Your Responsibilities: It's up to you to find out what's in your credit record and challenge the completeness or accuracy of any information contained in your file. To request a copy of your credit report, call any of the nation's three major credit bureaus at these toll-free numbers: Equifax at (800) 685-1111, Experian at (888) 397-3742, and Trans Union at (800) 888-4213. The Fair Credit Reporting Act limits how much you can be charged for each report ($8 as of mid-1999). There also may be instances where your credit report is free. For example, you may qualify for a free report if you've been denied credit within the last 60 days. If you believe that a credit bureau is distributing inaccurate information even after you brought that matter to its attention, you may file a complaint at any time with the Federal Trade Commission, the federal regulator of credit bureaus (call toll-free 877-382-4357) or bring a civil lawsuit to recover damages within two years of the alleged violation. (Note: Some experts suggest that, to be safe, you get copies from all three companies.)
Your Responsibilities: If you believe you've been denied credit illegally, you should first try to resolve the issue with the creditor. However, if that fails, you may file a complaint with the creditor's primary federal regulator. You also can bring a civil lawsuit against the creditor, but your case must be filed within two years of the alleged violation.
Your Responsibilities: It depends on the situation. Scenario #1: Let's say you want to discontinue a pre-authorized electronic payment from your bank account to a third party, perhaps a mutual fund, insurance company or even a local health club.

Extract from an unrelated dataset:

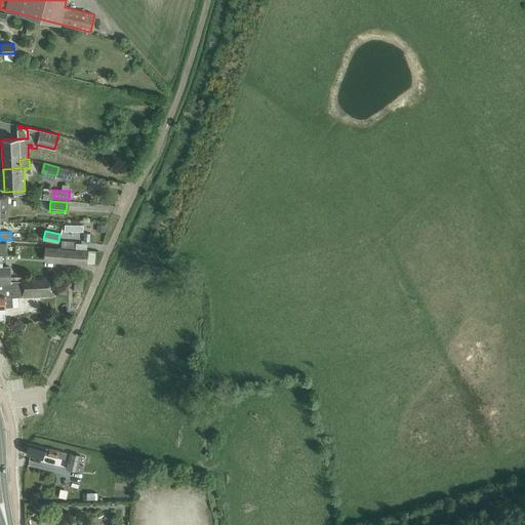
[(95,251),(94,250),(45,247),(44,259),(94,264),(95,251)]
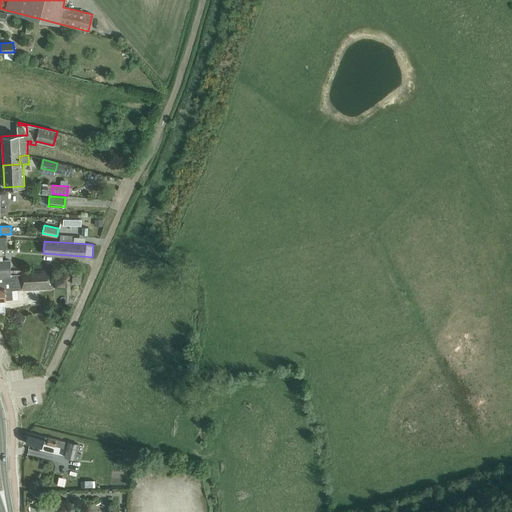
[(0,274),(10,274),(10,248),(0,247),(0,274)]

You must send a written notice that's received by the financial institution at least three days before the first payment you want discontinued. Scenario #2: A thief obtains your ATM card and uses it to withdraw money from your bank account. Under the law, your losses are limited to $50 if you report your ATM card lost or stolen within two business days of discovering the loss (i.e., not within two days of the transaction). But if you wait between two and 60 days of discovering the loss, you can be liable for up to $500 of what a thief withdraws. And in general, if you wait more than 60 days after receiving a bank statement that includes an unauthorized electronic transfer of any sort, the law doesn't require your bank to reimburse you for any losses. You're not responsible, however, for any funds withdrawn after you notify your bank about a lost or stolen ATM card or debit card (a card that allows you to pay for purchases out of your checking account but without writing a check). If your bank concludes there's been no error with an electronic transfer but you disagree, you may file a complaint with the appropriate federal or state government agency.
Your Responsibilities: If you believe your financial institution isn't making deposited funds available within the required time period, you can file a complaint with the institution's primary federal regulator. You also can file a lawsuit against the institution, but you must do it within one year of the alleged violation.